Task objective:
Rewrite all of the lines below as a numbered list, skipping any blank lines.

(Stored data entries)
###
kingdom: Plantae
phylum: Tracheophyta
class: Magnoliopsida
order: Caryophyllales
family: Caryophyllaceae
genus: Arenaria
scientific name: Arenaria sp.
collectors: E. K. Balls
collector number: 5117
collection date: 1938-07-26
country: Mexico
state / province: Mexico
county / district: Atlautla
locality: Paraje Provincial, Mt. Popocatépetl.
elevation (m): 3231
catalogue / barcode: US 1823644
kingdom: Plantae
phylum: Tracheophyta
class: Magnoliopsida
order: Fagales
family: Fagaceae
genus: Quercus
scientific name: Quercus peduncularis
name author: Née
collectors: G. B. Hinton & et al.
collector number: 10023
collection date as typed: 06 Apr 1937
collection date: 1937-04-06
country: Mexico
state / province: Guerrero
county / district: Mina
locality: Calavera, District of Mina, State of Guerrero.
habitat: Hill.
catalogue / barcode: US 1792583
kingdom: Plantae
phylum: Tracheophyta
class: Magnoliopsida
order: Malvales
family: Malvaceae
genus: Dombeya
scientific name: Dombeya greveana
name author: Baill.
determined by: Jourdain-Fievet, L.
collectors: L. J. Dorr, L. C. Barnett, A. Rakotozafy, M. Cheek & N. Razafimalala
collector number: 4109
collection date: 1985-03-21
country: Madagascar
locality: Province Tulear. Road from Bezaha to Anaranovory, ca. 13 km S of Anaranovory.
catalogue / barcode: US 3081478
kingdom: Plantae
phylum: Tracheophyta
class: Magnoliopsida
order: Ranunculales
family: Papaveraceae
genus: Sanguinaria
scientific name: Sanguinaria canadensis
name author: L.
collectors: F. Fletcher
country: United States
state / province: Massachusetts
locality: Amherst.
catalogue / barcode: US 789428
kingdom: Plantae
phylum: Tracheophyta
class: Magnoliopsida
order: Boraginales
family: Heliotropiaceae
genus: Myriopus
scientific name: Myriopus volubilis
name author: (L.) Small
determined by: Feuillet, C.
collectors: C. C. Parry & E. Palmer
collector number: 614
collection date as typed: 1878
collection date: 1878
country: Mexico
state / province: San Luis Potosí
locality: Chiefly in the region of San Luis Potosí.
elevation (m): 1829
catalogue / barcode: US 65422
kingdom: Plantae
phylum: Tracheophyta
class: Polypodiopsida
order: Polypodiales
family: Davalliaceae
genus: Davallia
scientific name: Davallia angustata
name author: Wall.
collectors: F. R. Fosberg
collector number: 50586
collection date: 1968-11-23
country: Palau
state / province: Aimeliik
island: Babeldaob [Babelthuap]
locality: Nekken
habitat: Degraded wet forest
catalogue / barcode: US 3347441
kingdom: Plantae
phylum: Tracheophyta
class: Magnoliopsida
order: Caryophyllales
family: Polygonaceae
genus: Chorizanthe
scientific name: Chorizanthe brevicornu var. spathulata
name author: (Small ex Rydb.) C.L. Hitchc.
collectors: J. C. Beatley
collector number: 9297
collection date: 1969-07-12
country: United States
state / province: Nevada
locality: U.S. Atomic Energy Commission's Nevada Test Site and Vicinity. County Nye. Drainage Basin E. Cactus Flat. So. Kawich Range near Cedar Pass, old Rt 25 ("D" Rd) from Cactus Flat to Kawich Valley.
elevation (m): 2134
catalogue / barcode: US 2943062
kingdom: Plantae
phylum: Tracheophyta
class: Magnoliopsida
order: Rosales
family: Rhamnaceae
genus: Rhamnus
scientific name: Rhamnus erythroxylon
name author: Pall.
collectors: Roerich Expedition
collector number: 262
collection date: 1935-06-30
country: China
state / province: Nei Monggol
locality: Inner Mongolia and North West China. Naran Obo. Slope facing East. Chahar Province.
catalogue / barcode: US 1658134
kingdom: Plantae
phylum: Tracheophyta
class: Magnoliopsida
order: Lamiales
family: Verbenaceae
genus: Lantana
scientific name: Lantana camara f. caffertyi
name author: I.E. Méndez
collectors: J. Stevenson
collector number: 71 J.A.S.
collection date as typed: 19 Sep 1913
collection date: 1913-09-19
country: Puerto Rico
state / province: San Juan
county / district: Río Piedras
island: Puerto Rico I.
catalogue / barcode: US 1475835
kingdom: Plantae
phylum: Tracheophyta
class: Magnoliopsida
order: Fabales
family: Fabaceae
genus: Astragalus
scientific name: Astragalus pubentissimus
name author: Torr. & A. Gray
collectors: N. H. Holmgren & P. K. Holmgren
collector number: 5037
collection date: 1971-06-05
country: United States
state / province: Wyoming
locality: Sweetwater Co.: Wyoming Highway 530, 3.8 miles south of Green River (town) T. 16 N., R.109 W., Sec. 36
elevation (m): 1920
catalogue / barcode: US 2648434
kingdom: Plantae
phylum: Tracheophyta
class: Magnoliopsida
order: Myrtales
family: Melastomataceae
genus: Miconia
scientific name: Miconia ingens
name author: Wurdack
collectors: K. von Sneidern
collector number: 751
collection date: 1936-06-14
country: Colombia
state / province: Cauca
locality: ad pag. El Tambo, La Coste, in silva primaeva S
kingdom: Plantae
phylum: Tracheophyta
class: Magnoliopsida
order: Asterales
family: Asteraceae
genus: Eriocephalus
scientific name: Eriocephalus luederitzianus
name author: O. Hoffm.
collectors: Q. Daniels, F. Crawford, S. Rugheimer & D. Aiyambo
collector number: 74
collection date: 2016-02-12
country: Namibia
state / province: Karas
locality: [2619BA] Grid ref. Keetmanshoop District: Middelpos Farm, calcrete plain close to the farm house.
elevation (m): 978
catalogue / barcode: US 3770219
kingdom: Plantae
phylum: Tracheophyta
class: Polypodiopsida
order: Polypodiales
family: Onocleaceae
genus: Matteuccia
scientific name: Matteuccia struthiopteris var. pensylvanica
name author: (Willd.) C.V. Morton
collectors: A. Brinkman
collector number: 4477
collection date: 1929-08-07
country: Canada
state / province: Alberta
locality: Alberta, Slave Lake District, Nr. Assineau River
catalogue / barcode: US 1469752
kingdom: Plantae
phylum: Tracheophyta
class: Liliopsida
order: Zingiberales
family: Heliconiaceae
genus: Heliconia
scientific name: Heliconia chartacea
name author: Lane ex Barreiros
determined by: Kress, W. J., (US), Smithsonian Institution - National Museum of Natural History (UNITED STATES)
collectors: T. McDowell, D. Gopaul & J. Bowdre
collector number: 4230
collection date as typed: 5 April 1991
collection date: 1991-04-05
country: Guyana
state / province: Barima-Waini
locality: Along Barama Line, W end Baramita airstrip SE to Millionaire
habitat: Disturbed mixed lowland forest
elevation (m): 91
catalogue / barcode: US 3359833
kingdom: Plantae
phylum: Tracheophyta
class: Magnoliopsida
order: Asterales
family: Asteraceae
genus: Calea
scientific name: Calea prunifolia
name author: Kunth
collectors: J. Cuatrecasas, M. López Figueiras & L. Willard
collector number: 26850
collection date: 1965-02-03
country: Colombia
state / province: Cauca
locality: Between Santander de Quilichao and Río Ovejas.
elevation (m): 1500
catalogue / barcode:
###
Output of the task:
1. kingdom: Plantae
2. phylum: Tracheophyta
3. class: Magnoliopsida
4. order: Caryophyllales
5. family: Caryophyllaceae
6. genus: Arenaria
7. scientific name: Arenaria sp.
8. collectors: E. K. Balls
9. collector number: 5117
10. collection date: 1938-07-26
11. country: Mexico
12. state / province: Mexico
13. county / district: Atlautla
14. locality: Paraje Provincial, Mt. Popocatépetl.
15. elevation (m): 3231
16. catalogue / barcode: US 1823644
17. kingdom: Plantae
18. phylum: Tracheophyta
19. class: Magnoliopsida
20. order: Fagales
21. family: Fagaceae
22. genus: Quercus
23. scientific name: Quercus peduncularis
24. name author: Née
25. collectors: G. B. Hinton & et al.
26. collector number: 10023
27. collection date as typed: 06 Apr 1937
28. collection date: 1937-04-06
29. country: Mexico
30. state / province: Guerrero
31. county / district: Mina
32. locality: Calavera, District of Mina, State of Guerrero.
33. habitat: Hill.
34. catalogue / barcode: US 1792583
35. kingdom: Plantae
36. phylum: Tracheophyta
37. class: Magnoliopsida
38. order: Malvales
39. family: Malvaceae
40. genus: Dombeya
41. scientific name: Dombeya greveana
42. name author: Baill.
43. determined by: Jourdain-Fievet, L.
44. collectors: L. J. Dorr, L. C. Barnett, A. Rakotozafy, M. Cheek & N. Razafimalala
45. collector number: 4109
46. collection date: 1985-03-21
47. country: Madagascar
48. locality: Province Tulear. Road from Bezaha to Anaranovory, ca. 13 km S of Anaranovory.
49. catalogue / barcode: US 3081478
50. kingdom: Plantae
51. phylum: Tracheophyta
52. class: Magnoliopsida
53. order: Ranunculales
54. family: Papaveraceae
55. genus: Sanguinaria
56. scientific name: Sanguinaria canadensis
57. name author: L.
58. collectors: F. Fletcher
59. country: United States
60. state / province: Massachusetts
61. locality: Amherst.
62. catalogue / barcode: US 789428
63. kingdom: Plantae
64. phylum: Tracheophyta
65. class: Magnoliopsida
66. order: Boraginales
67. family: Heliotropiaceae
68. genus: Myriopus
69. scientific name: Myriopus volubilis
70. name author: (L.) Small
71. determined by: Feuillet, C.
72. collectors: C. C. Parry & E. Palmer
73. collector number: 614
74. collection date as typed: 1878
75. collection date: 1878
76. country: Mexico
77. state / province: San Luis Potosí
78. locality: Chiefly in the region of San Luis Potosí.
79. elevation (m): 1829
80. catalogue / barcode: US 65422
81. kingdom: Plantae
82. phylum: Tracheophyta
83. class: Polypodiopsida
84. order: Polypodiales
85. family: Davalliaceae
86. genus: Davallia
87. scientific name: Davallia angustata
88. name author: Wall.
89. collectors: F. R. Fosberg
90. collector number: 50586
91. collection date: 1968-11-23
92. country: Palau
93. state / province: Aimeliik
94. island: Babeldaob [Babelthuap]
95. locality: Nekken
96. habitat: Degraded wet forest
97. catalogue / barcode: US 3347441
98. kingdom: Plantae
99. phylum: Tracheophyta
100. class: Magnoliopsida
101. order: Caryophyllales
102. family: Polygonaceae
103. genus: Chorizanthe
104. scientific name: Chorizanthe brevicornu var. spathulata
105. name author: (Small ex Rydb.) C.L. Hitchc.
106. collectors: J. C. Beatley
107. collector number: 9297
108. collection date: 1969-07-12
109. country: United States
110. state / province: Nevada
111. locality: U.S. Atomic Energy Commission's Nevada Test Site and Vicinity. County Nye. Drainage Basin E. Cactus Flat. So. Kawich Range near Cedar Pass, old Rt 25 ("D" Rd) from Cactus Flat to Kawich Valley.
112. elevation (m): 2134
113. catalogue / barcode: US 2943062
114. kingdom: Plantae
115. phylum: Tracheophyta
116. class: Magnoliopsida
117. order: Rosales
118. family: Rhamnaceae
119. genus: Rhamnus
120. scientific name: Rhamnus erythroxylon
121. name author: Pall.
122. collectors: Roerich Expedition
123. collector number: 262
124. collection date: 1935-06-30
125. country: China
126. state / province: Nei Monggol
127. locality: Inner Mongolia and North West China. Naran Obo. Slope facing East. Chahar Province.
128. catalogue / barcode: US 1658134
129. kingdom: Plantae
130. phylum: Tracheophyta
131. class: Magnoliopsida
132. order: Lamiales
133. family: Verbenaceae
134. genus: Lantana
135. scientific name: Lantana camara f. caffertyi
136. name author: I.E. Méndez
137. collectors: J. Stevenson
138. collector number: 71 J.A.S.
139. collection date as typed: 19 Sep 1913
140. collection date: 1913-09-19
141. country: Puerto Rico
142. state / province: San Juan
143. county / district: Río Piedras
144. island: Puerto Rico I.
145. catalogue / barcode: US 1475835
146. kingdom: Plantae
147. phylum: Tracheophyta
148. class: Magnoliopsida
149. order: Fabales
150. family: Fabaceae
151. genus: Astragalus
152. scientific name: Astragalus pubentissimus
153. name author: Torr. & A. Gray
154. collectors: N. H. Holmgren & P. K. Holmgren
155. collector number: 5037
156. collection date: 1971-06-05
157. country: United States
158. state / province: Wyoming
159. locality: Sweetwater Co.: Wyoming Highway 530, 3.8 miles south of Green River (town) T. 16 N., R.109 W., Sec. 36
160. elevation (m): 1920
161. catalogue / barcode: US 2648434
162. kingdom: Plantae
163. phylum: Tracheophyta
164. class: Magnoliopsida
165. order: Myrtales
166. family: Melastomataceae
167. genus: Miconia
168. scientific name: Miconia ingens
169. name author: Wurdack
170. collectors: K. von Sneidern
171. collector number: 751
172. collection date: 1936-06-14
173. country: Colombia
174. state / province: Cauca
175. locality: ad pag. El Tambo, La Coste, in silva primaeva S
176. kingdom: Plantae
177. phylum: Tracheophyta
178. class: Magnoliopsida
179. order: Asterales
180. family: Asteraceae
181. genus: Eriocephalus
182. scientific name: Eriocephalus luederitzianus
183. name author: O. Hoffm.
184. collectors: Q. Daniels, F. Crawford, S. Rugheimer & D. Aiyambo
185. collector number: 74
186. collection date: 2016-02-12
187. country: Namibia
188. state / province: Karas
189. locality: [2619BA] Grid ref. Keetmanshoop District: Middelpos Farm, calcrete plain close to the farm house.
190. elevation (m): 978
191. catalogue / barcode: US 3770219
192. kingdom: Plantae
193. phylum: Tracheophyta
194. class: Polypodiopsida
195. order: Polypodiales
196. family: Onocleaceae
197. genus: Matteuccia
198. scientific name: Matteuccia struthiopteris var. pensylvanica
199. name author: (Willd.) C.V. Morton
200. collectors: A. Brinkman
201. collector number: 4477
202. collection date: 1929-08-07
203. country: Canada
204. state / province: Alberta
205. locality: Alberta, Slave Lake District, Nr. Assineau River
206. catalogue / barcode: US 1469752
207. kingdom: Plantae
208. phylum: Tracheophyta
209. class: Liliopsida
210. order: Zingiberales
211. family: Heliconiaceae
212. genus: Heliconia
213. scientific name: Heliconia chartacea
214. name author: Lane ex Barreiros
215. determined by: Kress, W. J., (US), Smithsonian Institution - National Museum of Natural History (UNITED STATES)
216. collectors: T. McDowell, D. Gopaul & J. Bowdre
217. collector number: 4230
218. collection date as typed: 5 April 1991
219. collection date: 1991-04-05
220. country: Guyana
221. state / province: Barima-Waini
222. locality: Along Barama Line, W end Baramita airstrip SE to Millionaire
223. habitat: Disturbed mixed lowland forest
224. elevation (m): 91
225. catalogue / barcode: US 3359833
226. kingdom: Plantae
227. phylum: Tracheophyta
228. class: Magnoliopsida
229. order: Asterales
230. family: Asteraceae
231. genus: Calea
232. scientific name: Calea prunifolia
233. name author: Kunth
234. collectors: J. Cuatrecasas, M. López Figueiras & L. Willard
235. collector number: 26850
236. collection date: 1965-02-03
237. country: Colombia
238. state / province: Cauca
239. locality: Between Santander de Quilichao and Río Ovejas.
240. elevation (m): 1500
241. catalogue / barcode:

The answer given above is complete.